■ **EXERCISE INSTRUCTIONS**
A word-for-word repetition of the records beneath this task is the expected answer.

[Extracted page text data]

▶

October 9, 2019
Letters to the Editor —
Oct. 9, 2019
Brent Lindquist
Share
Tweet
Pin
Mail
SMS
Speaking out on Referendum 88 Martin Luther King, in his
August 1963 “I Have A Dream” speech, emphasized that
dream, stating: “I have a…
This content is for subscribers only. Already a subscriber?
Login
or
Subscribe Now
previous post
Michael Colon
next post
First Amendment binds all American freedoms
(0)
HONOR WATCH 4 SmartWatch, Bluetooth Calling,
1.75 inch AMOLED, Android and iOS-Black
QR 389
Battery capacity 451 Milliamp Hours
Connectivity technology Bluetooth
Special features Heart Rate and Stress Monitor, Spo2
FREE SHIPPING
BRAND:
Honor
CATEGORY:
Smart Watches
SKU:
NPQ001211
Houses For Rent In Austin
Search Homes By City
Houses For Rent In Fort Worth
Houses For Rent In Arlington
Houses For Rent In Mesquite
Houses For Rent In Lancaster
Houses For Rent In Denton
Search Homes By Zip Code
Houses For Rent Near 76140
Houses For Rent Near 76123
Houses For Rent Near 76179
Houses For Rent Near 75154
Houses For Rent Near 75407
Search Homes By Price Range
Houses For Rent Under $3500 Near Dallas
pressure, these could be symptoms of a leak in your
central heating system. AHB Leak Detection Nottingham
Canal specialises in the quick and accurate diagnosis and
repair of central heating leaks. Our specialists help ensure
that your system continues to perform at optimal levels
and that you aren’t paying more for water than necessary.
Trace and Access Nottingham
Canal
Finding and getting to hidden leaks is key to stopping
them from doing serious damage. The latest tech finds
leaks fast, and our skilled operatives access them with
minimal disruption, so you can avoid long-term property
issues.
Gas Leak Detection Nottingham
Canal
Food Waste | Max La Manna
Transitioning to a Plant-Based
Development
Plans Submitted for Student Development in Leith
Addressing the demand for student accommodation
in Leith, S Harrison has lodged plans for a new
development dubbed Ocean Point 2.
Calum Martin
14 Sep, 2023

◀

■ **ANSWER TO THE PROBLEM**
October 9, 2019
Letters to the Editor —
Oct. 9, 2019
Brent Lindquist
Share
Tweet
Pin
Mail
SMS
Speaking out on Referendum 88 Martin Luther King, in his
August 1963 “I Have A Dream” speech, emphasized that
dream, stating: “I have a…
This content is for subscribers only. Already a subscriber?
Login
or
Subscribe Now
previous post
Michael Colon
next post
First Amendment binds all American freedoms
(0)
HONOR WATCH 4 SmartWatch, Bluetooth Calling,
1.75 inch AMOLED, Android and iOS-Black
QR 389
Battery capacity 451 Milliamp Hours
Connectivity technology Bluetooth
Special features Heart Rate and Stress Monitor, Spo2
FREE SHIPPING
BRAND:
Honor
CATEGORY:
Smart Watches
SKU:
NPQ001211
Houses For Rent In Austin
Search Homes By City
Houses For Rent In Fort Worth
Houses For Rent In Arlington
Houses For Rent In Mesquite
Houses For Rent In Lancaster
Houses For Rent In Denton
Search Homes By Zip Code
Houses For Rent Near 76140
Houses For Rent Near 76123
Houses For Rent Near 76179
Houses For Rent Near 75154
Houses For Rent Near 75407
Search Homes By Price Range
Houses For Rent Under $3500 Near Dallas
pressure, these could be symptoms of a leak in your
central heating system. AHB Leak Detection Nottingham
Canal specialises in the quick and accurate diagnosis and
repair of central heating leaks. Our specialists help ensure
that your system continues to perform at optimal levels
and that you aren’t paying more for water than necessary.
Trace and Access Nottingham
Canal
Finding and getting to hidden leaks is key to stopping
them from doing serious damage. The latest tech finds
leaks fast, and our skilled operatives access them with
minimal disruption, so you can avoid long-term property
issues.
Gas Leak Detection Nottingham
Canal
Food Waste | Max La Manna
Transitioning to a Plant-Based
Development
Plans Submitted for Student Development in Leith
Addressing the demand for student accommodation
in Leith, S Harrison has lodged plans for a new
development dubbed Ocean Point 2.
Calum Martin
14 Sep, 2023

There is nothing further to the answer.